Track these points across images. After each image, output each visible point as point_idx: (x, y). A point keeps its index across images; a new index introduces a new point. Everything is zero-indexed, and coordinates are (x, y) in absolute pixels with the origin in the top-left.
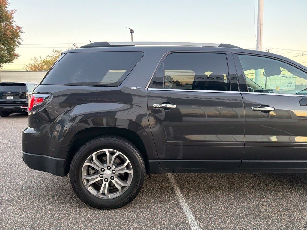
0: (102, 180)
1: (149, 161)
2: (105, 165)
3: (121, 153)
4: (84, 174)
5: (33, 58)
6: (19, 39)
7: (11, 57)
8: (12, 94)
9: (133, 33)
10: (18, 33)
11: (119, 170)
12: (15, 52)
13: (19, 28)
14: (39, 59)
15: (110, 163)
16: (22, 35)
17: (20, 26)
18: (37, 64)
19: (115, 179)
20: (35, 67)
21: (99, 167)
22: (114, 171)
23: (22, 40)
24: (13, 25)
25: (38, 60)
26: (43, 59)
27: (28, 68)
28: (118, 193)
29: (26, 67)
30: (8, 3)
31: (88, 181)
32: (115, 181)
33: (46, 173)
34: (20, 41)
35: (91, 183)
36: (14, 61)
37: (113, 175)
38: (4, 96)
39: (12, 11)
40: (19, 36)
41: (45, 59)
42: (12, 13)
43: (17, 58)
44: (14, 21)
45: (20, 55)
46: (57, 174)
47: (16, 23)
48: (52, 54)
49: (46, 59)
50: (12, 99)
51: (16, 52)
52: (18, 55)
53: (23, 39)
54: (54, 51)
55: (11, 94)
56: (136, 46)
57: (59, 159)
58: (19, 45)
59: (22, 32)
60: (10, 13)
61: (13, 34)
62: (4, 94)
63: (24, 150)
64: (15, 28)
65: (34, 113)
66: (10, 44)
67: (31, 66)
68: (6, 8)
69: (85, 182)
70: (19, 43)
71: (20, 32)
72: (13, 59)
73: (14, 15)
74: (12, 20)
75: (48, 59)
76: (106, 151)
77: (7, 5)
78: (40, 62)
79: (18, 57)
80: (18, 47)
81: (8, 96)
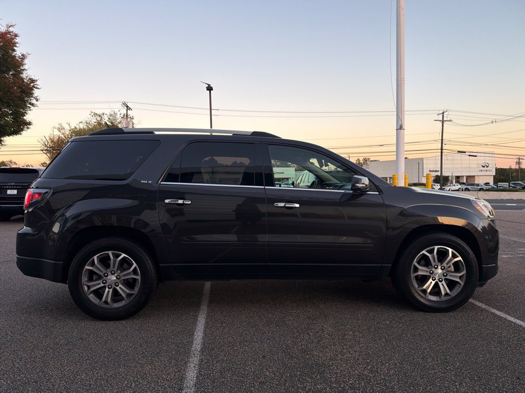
0: (105, 287)
1: (161, 265)
2: (109, 270)
3: (127, 256)
4: (84, 279)
5: (57, 126)
6: (33, 99)
7: (18, 126)
8: (15, 186)
10: (32, 89)
11: (124, 275)
12: (25, 118)
13: (33, 81)
14: (67, 128)
15: (114, 267)
16: (36, 92)
17: (34, 78)
18: (63, 136)
19: (120, 285)
20: (59, 141)
21: (101, 271)
22: (119, 277)
23: (37, 100)
24: (24, 77)
25: (64, 129)
26: (73, 127)
27: (48, 142)
28: (123, 301)
29: (44, 139)
30: (17, 43)
31: (89, 287)
32: (120, 287)
33: (44, 280)
34: (34, 101)
35: (92, 289)
36: (24, 133)
37: (118, 281)
38: (4, 188)
39: (23, 55)
40: (32, 94)
41: (76, 128)
42: (23, 57)
43: (28, 128)
44: (26, 70)
45: (33, 122)
46: (55, 280)
47: (28, 74)
48: (89, 118)
49: (78, 127)
50: (16, 193)
51: (27, 118)
52: (30, 124)
53: (38, 98)
54: (92, 114)
55: (13, 186)
56: (156, 133)
57: (57, 262)
58: (32, 108)
59: (38, 87)
60: (20, 58)
61: (23, 91)
62: (4, 186)
63: (18, 253)
64: (26, 81)
65: (30, 210)
66: (17, 106)
67: (52, 138)
68: (14, 50)
69: (86, 288)
70: (33, 105)
71: (33, 86)
72: (22, 130)
73: (26, 61)
74: (22, 68)
75: (82, 126)
76: (110, 253)
77: (16, 46)
78: (68, 132)
79: (29, 126)
80: (30, 110)
81: (9, 189)
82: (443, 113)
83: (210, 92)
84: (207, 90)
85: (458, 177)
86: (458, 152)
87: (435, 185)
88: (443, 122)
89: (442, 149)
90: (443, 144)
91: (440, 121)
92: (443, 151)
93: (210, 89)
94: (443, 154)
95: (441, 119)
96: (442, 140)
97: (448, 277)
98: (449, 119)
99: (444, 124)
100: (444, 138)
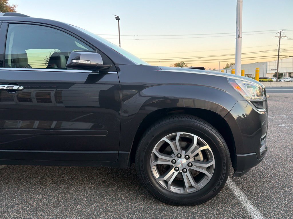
9: (119, 20)
39: (14, 6)
82: (280, 32)
83: (119, 21)
84: (117, 19)
85: (290, 73)
86: (290, 57)
87: (274, 79)
88: (280, 37)
89: (279, 55)
90: (280, 52)
91: (278, 37)
92: (280, 56)
93: (118, 19)
94: (279, 59)
95: (279, 36)
96: (279, 49)
97: (194, 168)
98: (284, 36)
99: (281, 39)
100: (280, 48)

★ ★ ★ ★ ★ ★ ★

**Exercise description**. Copy out only the lines above from the one with "69: (85, 182)" to the one with "80: (18, 47)", inclusive, exactly as they stand.

**Exercise solution**.
69: (85, 182)
70: (19, 43)
71: (20, 32)
72: (13, 59)
73: (14, 15)
74: (12, 20)
75: (48, 59)
76: (106, 151)
77: (7, 5)
78: (40, 62)
79: (18, 57)
80: (18, 47)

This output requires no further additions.